Scan the entries that follow and work out how many lines contain "středoškolské". Give the number and nothing else.

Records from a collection
┄┄┄┄┄┄┄┄┄┄

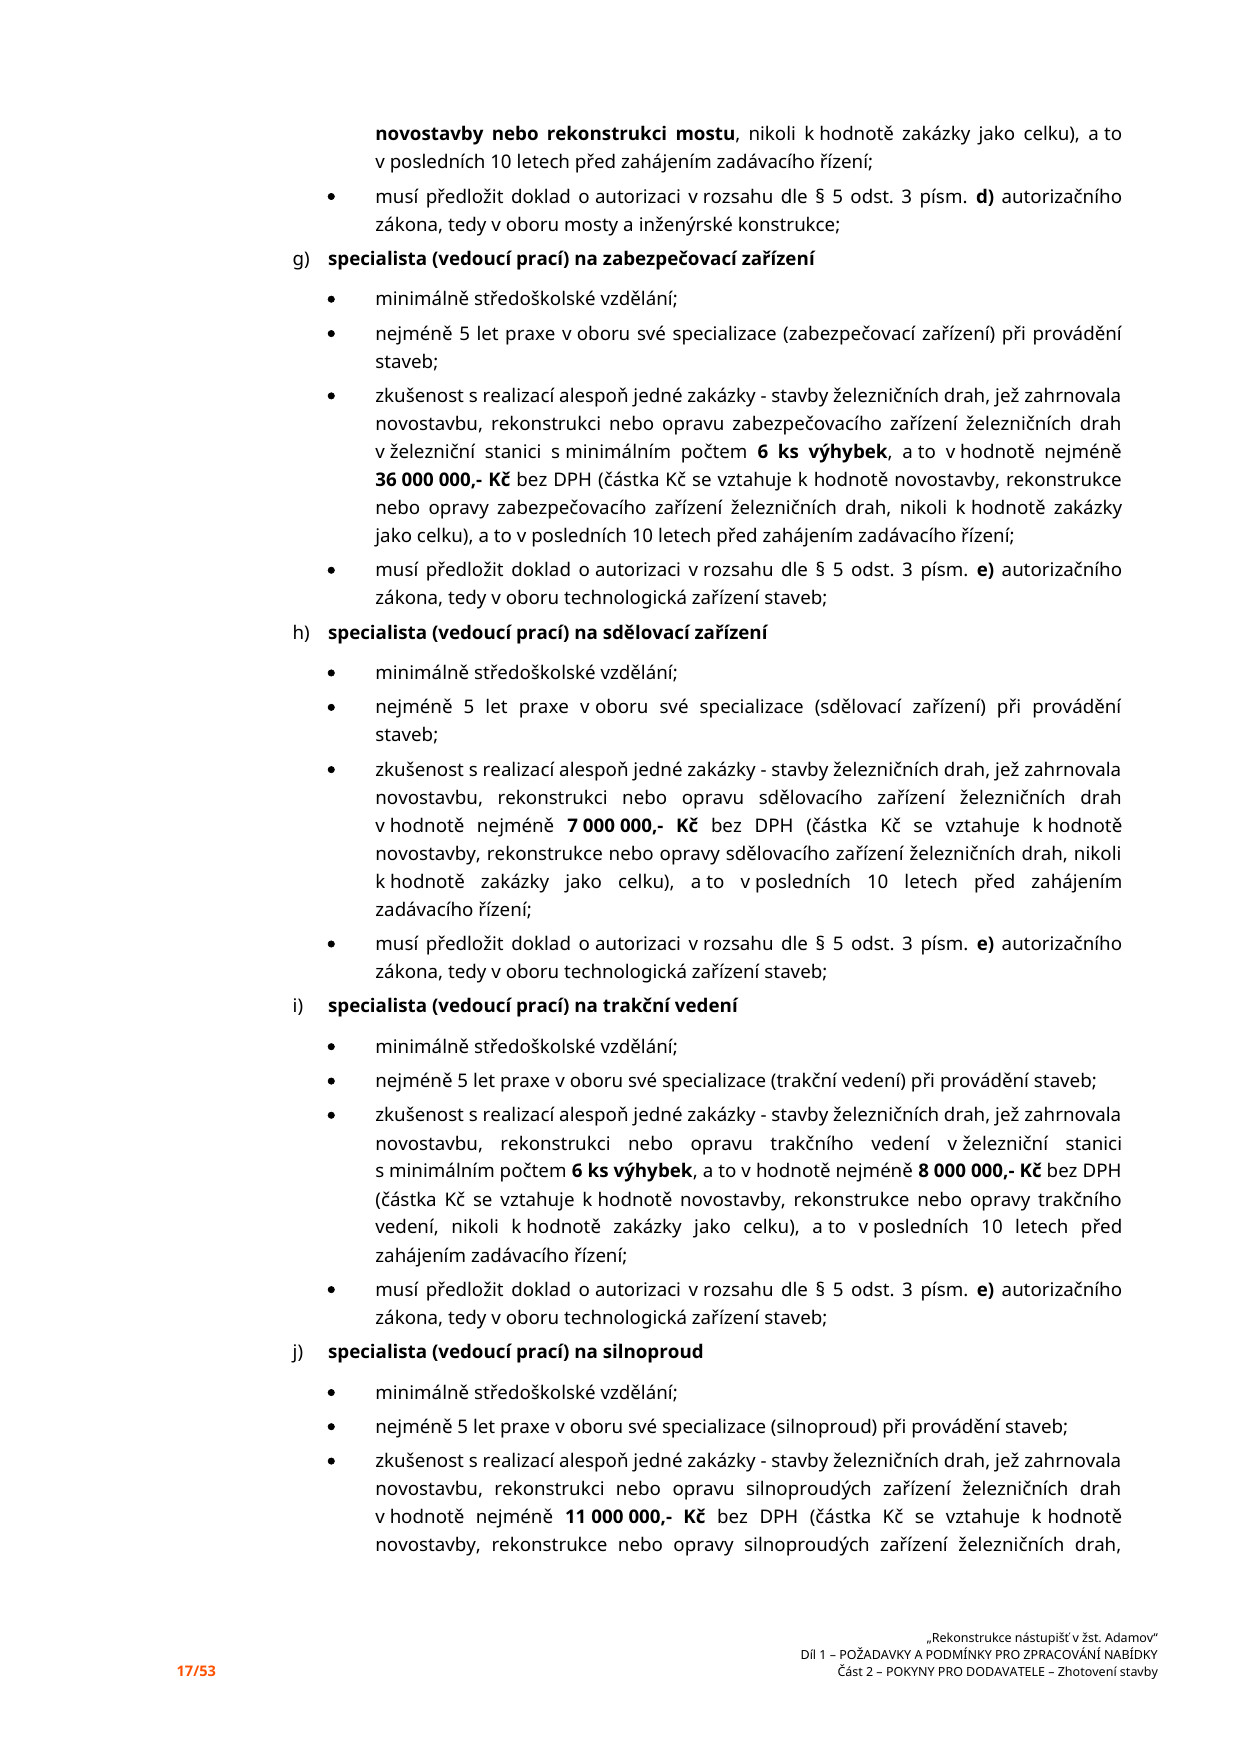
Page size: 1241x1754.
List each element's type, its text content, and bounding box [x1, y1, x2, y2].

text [328, 1447, 1122, 1557]
text zkušenost s realizací alespoň jedné zakázky - stavby železničních drah, jež zahrnovala novostavbu, rekonstrukci nebo opravu sdělovacího zařízení železničních drah v hodnotě nejméně 7 000 000,- Kč bez DPH (částka Kč se vztahuje k hodnotě novostavby, rekonstrukce nebo opravy sdělovacího zařízení železničních drah, nikoli k hodnotě zakázky jako celku), a to v posledních 10 letech před zahájením zadávacího řízení; [328, 756, 1122, 922]
text specialista (vedoucí prací) na silnoproud [292, 1338, 1122, 1364]
text minimálně středoškolské vzdělání; [328, 1033, 1122, 1059]
text nejméně 5 let praxe v oboru své specializace (sdělovací zařízení) při provádění staveb; [328, 694, 1122, 747]
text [328, 121, 1122, 174]
text zkušenost s realizací alespoň jedné zakázky - stavby železničních drah, jež zahrnovala novostavbu, rekonstrukci nebo opravu trakčního vedení v železniční stanici s minimálním počtem 6 ks výhybek, a to v hodnotě nejméně 8 000 000,- Kč bez DPH (částka Kč se vztahuje k hodnotě novostavby, rekonstrukce nebo opravy trakčního vedení, nikoli k hodnotě zakázky jako celku), a to v posledních 10 letech před zahájením zadávacího řízení; [328, 1102, 1122, 1267]
text zkušenost s realizací alespoň jedné zakázky - stavby železničních drah, jež zahrnovala novostavbu, rekonstrukci nebo opravu zabezpečovacího zařízení železničních drah v železniční stanici s minimálním počtem 6 ks výhybek, a to v hodnotě nejméně 36 000 000,- Kč bez DPH (částka Kč se vztahuje k hodnotě novostavby, rekonstrukce nebo opravy zabezpečovacího zařízení železničních drah, nikoli k hodnotě zakázky jako celku), a to v posledních 10 letech před zahájením zadávacího řízení; [328, 382, 1122, 548]
text specialista (vedoucí prací) na zabezpečovací zařízení [292, 245, 1122, 271]
text nejméně 5 let praxe v oboru své specializace (trakční vedení) při provádění staveb; [328, 1067, 1122, 1093]
text musí předložit doklad o autorizaci v rozsahu dle § 5 odst. 3 písm. d) autorizačního zákona, tedy v oboru mosty a inženýrské konstrukce; [328, 183, 1122, 236]
text nejméně 5 let praxe v oboru své specializace (zabezpečovací zařízení) při provádění staveb; [328, 320, 1122, 373]
text specialista (vedoucí prací) na sdělovací zařízení [292, 619, 1122, 644]
text musí předložit doklad o autorizaci v rozsahu dle § 5 odst. 3 písm. e) autorizačního zákona, tedy v oboru technologická zařízení staveb; [328, 930, 1122, 984]
text minimálně středoškolské vzdělání; [328, 286, 1122, 311]
text minimálně středoškolské vzdělání; [328, 659, 1122, 685]
text minimálně středoškolské vzdělání; [328, 1379, 1122, 1404]
text specialista (vedoucí prací) na trakční vedení [292, 993, 1122, 1018]
text musí předložit doklad o autorizaci v rozsahu dle § 5 odst. 3 písm. e) autorizačního zákona, tedy v oboru technologická zařízení staveb; [328, 557, 1122, 610]
text nejméně 5 let praxe v oboru své specializace (silnoproud) při provádění staveb; [328, 1413, 1122, 1439]
text musí předložit doklad o autorizaci v rozsahu dle § 5 odst. 3 písm. e) autorizačního zákona, tedy v oboru technologická zařízení staveb; [328, 1276, 1122, 1330]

┄┄┄┄┄┄┄┄┄┄

Reply:
4